*Task details*. Copy out the text of every entry below word for word, keeping its original language and line breaks. Leave the images out of your answer.

*Entries shown*.
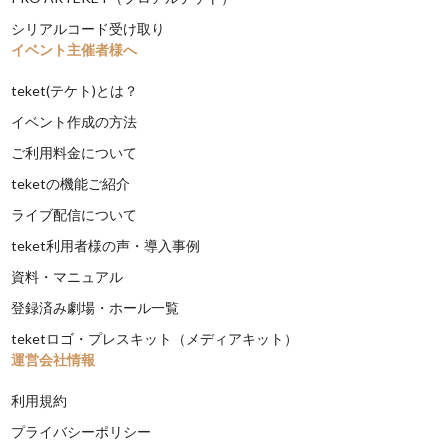
シリアルコード受け取り
イベント主催者様へ
teket(テケト)とは？
イベント作成の方法
ご利用料金について
teketの機能ご紹介
ライブ配信について
teket利用者様の声・導入事例
資料・マニュアル
登録済み劇場・ホール一覧
teketロゴ・プレスキット（メディアキット）
運営会社情報
利用規約
プライバシーポリシー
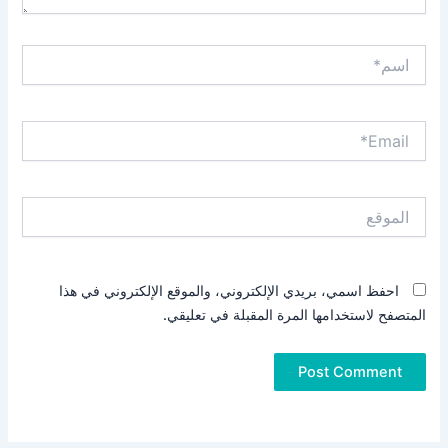
اسم*
Email*
الموقع
احفظ اسمي، بريدي الإلكتروني، والموقع الإلكتروني في هذا
المتصفح لاستخدامها المرة المقبلة في تعليقي.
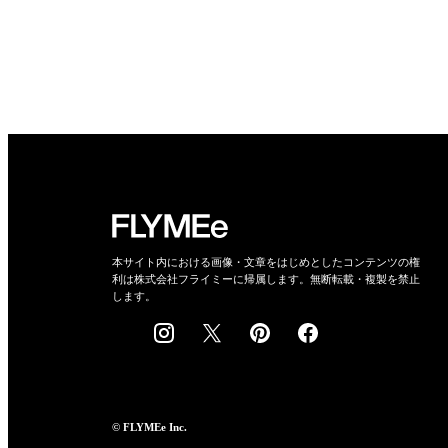
本サイト内における画像・文章をはじめとしたコンテンツの権
利は株式会社フライミーに帰属します。無断転載・複製を禁止
します。
© FLYMEe Inc.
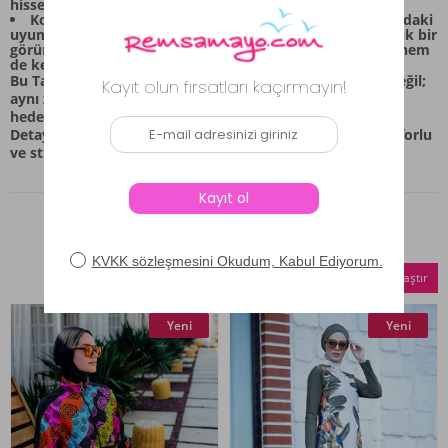
hissetmeniz için özen gösterilmiştir.
Kombin Kolaylığı: Üst giyim parçası ve alt giyim arasındaki
uyumlu renk ve desen dengesi, bu setin tek başına bile şık bir
görünüm sunmasını sağlar. Bu kombinle hem stil sahibi hem
de kendinizi rahat hissetmiş olursunuz.
Bu Tam Kapalı Tesettür Mayo, sadece bir giyim parçası değil;
aynı zamanda yaz aylarında özgüvenli ve şık olmayı
hedefleyen kadınlar için tasarlanmış bütüncül bir tarzdır.
Detaylardaki özen ve akıcı döküm, her anınızda size konforlu
ve stil sahibi bir deneyim yaşatmak için hazır.
Benzer Ürünler
Seçilenleri Karşılaştır
Yeni
Yeni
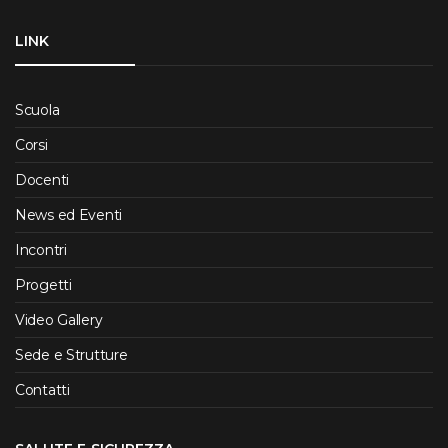
LINK
Scuola
Corsi
Docenti
News ed Eventi
Incontri
Progetti
Video Gallery
Sede e Strutture
Contatti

*Exercise output*.
シリアルコード受け取り
イベント主催者様へ
teket(テケト)とは？
イベント作成の方法
ご利用料金について
teketの機能ご紹介
ライブ配信について
teket利用者様の声・導入事例
資料・マニュアル
登録済み劇場・ホール一覧
teketロゴ・プレスキット（メディアキット）
運営会社情報
利用規約
プライバシーポリシー
اسم*
Email*
الموقع
احفظ اسمي، بريدي الإلكتروني، والموقع الإلكتروني في هذا
المتصفح لاستخدامها المرة المقبلة في تعليقي.
本サイト内における画像・文章をはじめとしたコンテンツの権
利は株式会社フライミーに帰属します。無断転載・複製を禁止
します。
© FLYMEe Inc.
hissetmeniz için özen gösterilmiştir.
Kombin Kolaylığı: Üst giyim parçası ve alt giyim arasındaki
uyumlu renk ve desen dengesi, bu setin tek başına bile şık bir
görünüm sunmasını sağlar. Bu kombinle hem stil sahibi hem
de kendinizi rahat hissetmiş olursunuz.
Bu Tam Kapalı Tesettür Mayo, sadece bir giyim parçası değil;
aynı zamanda yaz aylarında özgüvenli ve şık olmayı
hedefleyen kadınlar için tasarlanmış bütüncül bir tarzdır.
Detaylardaki özen ve akıcı döküm, her anınızda size konforlu
ve stil sahibi bir deneyim yaşatmak için hazır.
Benzer Ürünler
Seçilenleri Karşılaştır
Yeni
Yeni
LINK
Scuola
Corsi
Docenti
News ed Eventi
Incontri
Progetti
Video Gallery
Sede e Strutture
Contatti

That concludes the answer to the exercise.